## What you will do
Please extract all the text from the material below, line by line and unchanged.

## Excerpted data
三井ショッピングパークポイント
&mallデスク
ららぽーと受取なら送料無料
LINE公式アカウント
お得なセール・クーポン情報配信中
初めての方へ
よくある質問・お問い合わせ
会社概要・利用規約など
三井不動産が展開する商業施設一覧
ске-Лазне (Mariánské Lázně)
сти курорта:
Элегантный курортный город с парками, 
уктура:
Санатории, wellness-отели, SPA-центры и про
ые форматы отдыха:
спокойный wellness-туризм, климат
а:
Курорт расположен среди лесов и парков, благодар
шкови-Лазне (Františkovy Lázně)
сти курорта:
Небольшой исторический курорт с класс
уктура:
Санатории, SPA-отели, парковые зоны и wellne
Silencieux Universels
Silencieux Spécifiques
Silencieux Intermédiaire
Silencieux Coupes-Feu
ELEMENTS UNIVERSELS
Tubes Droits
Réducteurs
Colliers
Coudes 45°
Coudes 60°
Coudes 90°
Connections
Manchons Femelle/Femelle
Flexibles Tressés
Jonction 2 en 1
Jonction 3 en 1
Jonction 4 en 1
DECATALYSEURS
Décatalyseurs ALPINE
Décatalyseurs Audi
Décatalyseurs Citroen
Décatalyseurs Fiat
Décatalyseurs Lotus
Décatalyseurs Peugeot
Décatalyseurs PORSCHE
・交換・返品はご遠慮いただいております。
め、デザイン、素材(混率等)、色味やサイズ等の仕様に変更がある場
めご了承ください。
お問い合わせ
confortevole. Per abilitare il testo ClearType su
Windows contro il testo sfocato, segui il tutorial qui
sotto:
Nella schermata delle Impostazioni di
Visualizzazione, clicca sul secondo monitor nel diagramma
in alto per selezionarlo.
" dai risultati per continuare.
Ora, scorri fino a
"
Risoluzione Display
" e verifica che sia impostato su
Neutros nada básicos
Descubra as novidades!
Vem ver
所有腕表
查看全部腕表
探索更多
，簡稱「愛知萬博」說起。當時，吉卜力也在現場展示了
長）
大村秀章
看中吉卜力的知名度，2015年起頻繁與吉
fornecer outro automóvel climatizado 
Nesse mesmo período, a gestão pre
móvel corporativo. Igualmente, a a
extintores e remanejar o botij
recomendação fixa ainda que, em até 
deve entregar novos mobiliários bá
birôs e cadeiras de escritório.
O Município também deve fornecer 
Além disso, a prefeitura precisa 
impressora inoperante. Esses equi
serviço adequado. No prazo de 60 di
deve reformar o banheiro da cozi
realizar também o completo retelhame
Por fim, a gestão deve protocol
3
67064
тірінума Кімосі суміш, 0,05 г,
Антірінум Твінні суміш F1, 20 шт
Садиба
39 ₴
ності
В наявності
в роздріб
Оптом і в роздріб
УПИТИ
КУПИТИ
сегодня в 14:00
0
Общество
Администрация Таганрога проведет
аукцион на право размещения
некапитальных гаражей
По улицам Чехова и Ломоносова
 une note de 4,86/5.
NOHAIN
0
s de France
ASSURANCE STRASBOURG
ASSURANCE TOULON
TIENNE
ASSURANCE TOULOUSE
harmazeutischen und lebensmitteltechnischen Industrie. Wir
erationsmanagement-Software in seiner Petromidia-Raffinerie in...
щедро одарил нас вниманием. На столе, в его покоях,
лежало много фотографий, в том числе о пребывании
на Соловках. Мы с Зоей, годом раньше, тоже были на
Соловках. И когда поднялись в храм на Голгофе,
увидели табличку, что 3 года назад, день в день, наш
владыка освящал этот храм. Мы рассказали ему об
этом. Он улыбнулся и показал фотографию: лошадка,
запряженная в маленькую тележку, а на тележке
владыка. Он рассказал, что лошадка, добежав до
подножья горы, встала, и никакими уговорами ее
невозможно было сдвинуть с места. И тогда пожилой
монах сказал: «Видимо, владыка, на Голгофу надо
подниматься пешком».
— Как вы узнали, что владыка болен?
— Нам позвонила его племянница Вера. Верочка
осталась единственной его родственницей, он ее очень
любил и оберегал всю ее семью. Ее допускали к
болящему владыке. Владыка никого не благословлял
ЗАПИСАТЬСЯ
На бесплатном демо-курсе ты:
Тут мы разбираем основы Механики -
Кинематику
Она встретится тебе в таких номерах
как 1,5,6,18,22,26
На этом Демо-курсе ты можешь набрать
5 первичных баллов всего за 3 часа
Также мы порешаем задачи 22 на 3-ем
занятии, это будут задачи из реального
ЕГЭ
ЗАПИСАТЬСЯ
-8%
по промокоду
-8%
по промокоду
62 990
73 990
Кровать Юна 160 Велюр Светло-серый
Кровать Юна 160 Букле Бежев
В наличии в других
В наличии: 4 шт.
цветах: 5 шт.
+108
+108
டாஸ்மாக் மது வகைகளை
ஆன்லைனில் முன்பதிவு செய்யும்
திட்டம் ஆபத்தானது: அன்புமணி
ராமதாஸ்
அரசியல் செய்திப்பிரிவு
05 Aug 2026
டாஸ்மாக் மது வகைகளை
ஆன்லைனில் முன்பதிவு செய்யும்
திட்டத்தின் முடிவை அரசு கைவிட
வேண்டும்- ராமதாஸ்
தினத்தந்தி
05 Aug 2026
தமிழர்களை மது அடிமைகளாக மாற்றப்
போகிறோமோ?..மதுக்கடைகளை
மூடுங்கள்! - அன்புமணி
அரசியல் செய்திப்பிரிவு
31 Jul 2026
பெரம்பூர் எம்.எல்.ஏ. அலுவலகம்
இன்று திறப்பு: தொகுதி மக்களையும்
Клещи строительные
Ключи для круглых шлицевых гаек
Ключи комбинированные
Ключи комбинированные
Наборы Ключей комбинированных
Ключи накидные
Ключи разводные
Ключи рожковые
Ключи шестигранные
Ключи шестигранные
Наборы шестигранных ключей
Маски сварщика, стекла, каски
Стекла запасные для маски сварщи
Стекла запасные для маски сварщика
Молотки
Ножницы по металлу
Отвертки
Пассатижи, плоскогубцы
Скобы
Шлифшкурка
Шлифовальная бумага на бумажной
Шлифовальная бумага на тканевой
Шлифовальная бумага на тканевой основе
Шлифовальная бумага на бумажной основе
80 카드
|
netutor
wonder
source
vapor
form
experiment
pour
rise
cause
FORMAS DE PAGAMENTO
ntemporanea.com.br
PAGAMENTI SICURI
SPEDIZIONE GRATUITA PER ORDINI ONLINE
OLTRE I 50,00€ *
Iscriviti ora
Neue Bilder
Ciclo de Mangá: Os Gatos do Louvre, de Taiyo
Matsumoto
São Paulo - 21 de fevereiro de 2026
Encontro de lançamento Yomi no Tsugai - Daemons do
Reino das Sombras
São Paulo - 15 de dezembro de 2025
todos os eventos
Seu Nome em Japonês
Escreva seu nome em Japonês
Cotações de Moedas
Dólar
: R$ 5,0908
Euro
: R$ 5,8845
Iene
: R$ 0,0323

## Answer section
三井ショッピングパークポイント
&mallデスク
ららぽーと受取なら送料無料
LINE公式アカウント
お得なセール・クーポン情報配信中
初めての方へ
よくある質問・お問い合わせ
会社概要・利用規約など
三井不動産が展開する商業施設一覧
ске-Лазне (Mariánské Lázně)
сти курорта:
Элегантный курортный город с парками, 
уктура:
Санатории, wellness-отели, SPA-центры и про
ые форматы отдыха:
спокойный wellness-туризм, климат
а:
Курорт расположен среди лесов и парков, благодар
шкови-Лазне (Františkovy Lázně)
сти курорта:
Небольшой исторический курорт с класс
уктура:
Санатории, SPA-отели, парковые зоны и wellne
Silencieux Universels
Silencieux Spécifiques
Silencieux Intermédiaire
Silencieux Coupes-Feu
ELEMENTS UNIVERSELS
Tubes Droits
Réducteurs
Colliers
Coudes 45°
Coudes 60°
Coudes 90°
Connections
Manchons Femelle/Femelle
Flexibles Tressés
Jonction 2 en 1
Jonction 3 en 1
Jonction 4 en 1
DECATALYSEURS
Décatalyseurs ALPINE
Décatalyseurs Audi
Décatalyseurs Citroen
Décatalyseurs Fiat
Décatalyseurs Lotus
Décatalyseurs Peugeot
Décatalyseurs PORSCHE
・交換・返品はご遠慮いただいております。
め、デザイン、素材(混率等)、色味やサイズ等の仕様に変更がある場
めご了承ください。
お問い合わせ
confortevole. Per abilitare il testo ClearType su
Windows contro il testo sfocato, segui il tutorial qui
sotto:
Nella schermata delle Impostazioni di
Visualizzazione, clicca sul secondo monitor nel diagramma
in alto per selezionarlo.
" dai risultati per continuare.
Ora, scorri fino a
"
Risoluzione Display
" e verifica che sia impostato su
Neutros nada básicos
Descubra as novidades!
Vem ver
所有腕表
查看全部腕表
探索更多
，簡稱「愛知萬博」說起。當時，吉卜力也在現場展示了
長）
大村秀章
看中吉卜力的知名度，2015年起頻繁與吉
fornecer outro automóvel climatizado 
Nesse mesmo período, a gestão pre
móvel corporativo. Igualmente, a a
extintores e remanejar o botij
recomendação fixa ainda que, em até 
deve entregar novos mobiliários bá
birôs e cadeiras de escritório.
O Município também deve fornecer 
Além disso, a prefeitura precisa 
impressora inoperante. Esses equi
serviço adequado. No prazo de 60 di
deve reformar o banheiro da cozi
realizar também o completo retelhame
Por fim, a gestão deve protocol
3
67064
тірінума Кімосі суміш, 0,05 г,
Антірінум Твінні суміш F1, 20 шт
Садиба
39 ₴
ності
В наявності
в роздріб
Оптом і в роздріб
УПИТИ
КУПИТИ
сегодня в 14:00
0
Общество
Администрация Таганрога проведет
аукцион на право размещения
некапитальных гаражей
По улицам Чехова и Ломоносова
 une note de 4,86/5.
NOHAIN
0
s de France
ASSURANCE STRASBOURG
ASSURANCE TOULON
TIENNE
ASSURANCE TOULOUSE
harmazeutischen und lebensmitteltechnischen Industrie. Wir
erationsmanagement-Software in seiner Petromidia-Raffinerie in...
щедро одарил нас вниманием. На столе, в его покоях,
лежало много фотографий, в том числе о пребывании
на Соловках. Мы с Зоей, годом раньше, тоже были на
Соловках. И когда поднялись в храм на Голгофе,
увидели табличку, что 3 года назад, день в день, наш
владыка освящал этот храм. Мы рассказали ему об
этом. Он улыбнулся и показал фотографию: лошадка,
запряженная в маленькую тележку, а на тележке
владыка. Он рассказал, что лошадка, добежав до
подножья горы, встала, и никакими уговорами ее
невозможно было сдвинуть с места. И тогда пожилой
монах сказал: «Видимо, владыка, на Голгофу надо
подниматься пешком».
— Как вы узнали, что владыка болен?
— Нам позвонила его племянница Вера. Верочка
осталась единственной его родственницей, он ее очень
любил и оберегал всю ее семью. Ее допускали к
болящему владыке. Владыка никого не благословлял
ЗАПИСАТЬСЯ
На бесплатном демо-курсе ты:
Тут мы разбираем основы Механики -
Кинематику
Она встретится тебе в таких номерах
как 1,5,6,18,22,26
На этом Демо-курсе ты можешь набрать
5 первичных баллов всего за 3 часа
Также мы порешаем задачи 22 на 3-ем
занятии, это будут задачи из реального
ЕГЭ
ЗАПИСАТЬСЯ
-8%
по промокоду
-8%
по промокоду
62 990
73 990
Кровать Юна 160 Велюр Светло-серый
Кровать Юна 160 Букле Бежев
В наличии в других
В наличии: 4 шт.
цветах: 5 шт.
+108
+108
டாஸ்மாக் மது வகைகளை
ஆன்லைனில் முன்பதிவு செய்யும்
திட்டம் ஆபத்தானது: அன்புமணி
ராமதாஸ்
அரசியல் செய்திப்பிரிவு
05 Aug 2026
டாஸ்மாக் மது வகைகளை
ஆன்லைனில் முன்பதிவு செய்யும்
திட்டத்தின் முடிவை அரசு கைவிட
வேண்டும்- ராமதாஸ்
தினத்தந்தி
05 Aug 2026
தமிழர்களை மது அடிமைகளாக மாற்றப்
போகிறோமோ?..மதுக்கடைகளை
மூடுங்கள்! - அன்புமணி
அரசியல் செய்திப்பிரிவு
31 Jul 2026
பெரம்பூர் எம்.எல்.ஏ. அலுவலகம்
இன்று திறப்பு: தொகுதி மக்களையும்
Клещи строительные
Ключи для круглых шлицевых гаек
Ключи комбинированные
Ключи комбинированные
Наборы Ключей комбинированных
Ключи накидные
Ключи разводные
Ключи рожковые
Ключи шестигранные
Ключи шестигранные
Наборы шестигранных ключей
Маски сварщика, стекла, каски
Стекла запасные для маски сварщи
Стекла запасные для маски сварщика
Молотки
Ножницы по металлу
Отвертки
Пассатижи, плоскогубцы
Скобы
Шлифшкурка
Шлифовальная бумага на бумажной
Шлифовальная бумага на тканевой
Шлифовальная бумага на тканевой основе
Шлифовальная бумага на бумажной основе
80 카드
|
netutor
wonder
source
vapor
form
experiment
pour
rise
cause
FORMAS DE PAGAMENTO
ntemporanea.com.br
PAGAMENTI SICURI
SPEDIZIONE GRATUITA PER ORDINI ONLINE
OLTRE I 50,00€ *
Iscriviti ora
Neue Bilder
Ciclo de Mangá: Os Gatos do Louvre, de Taiyo
Matsumoto
São Paulo - 21 de fevereiro de 2026
Encontro de lançamento Yomi no Tsugai - Daemons do
Reino das Sombras
São Paulo - 15 de dezembro de 2025
todos os eventos
Seu Nome em Japonês
Escreva seu nome em Japonês
Cotações de Moedas
Dólar
: R$ 5,0908
Euro
: R$ 5,8845
Iene
: R$ 0,0323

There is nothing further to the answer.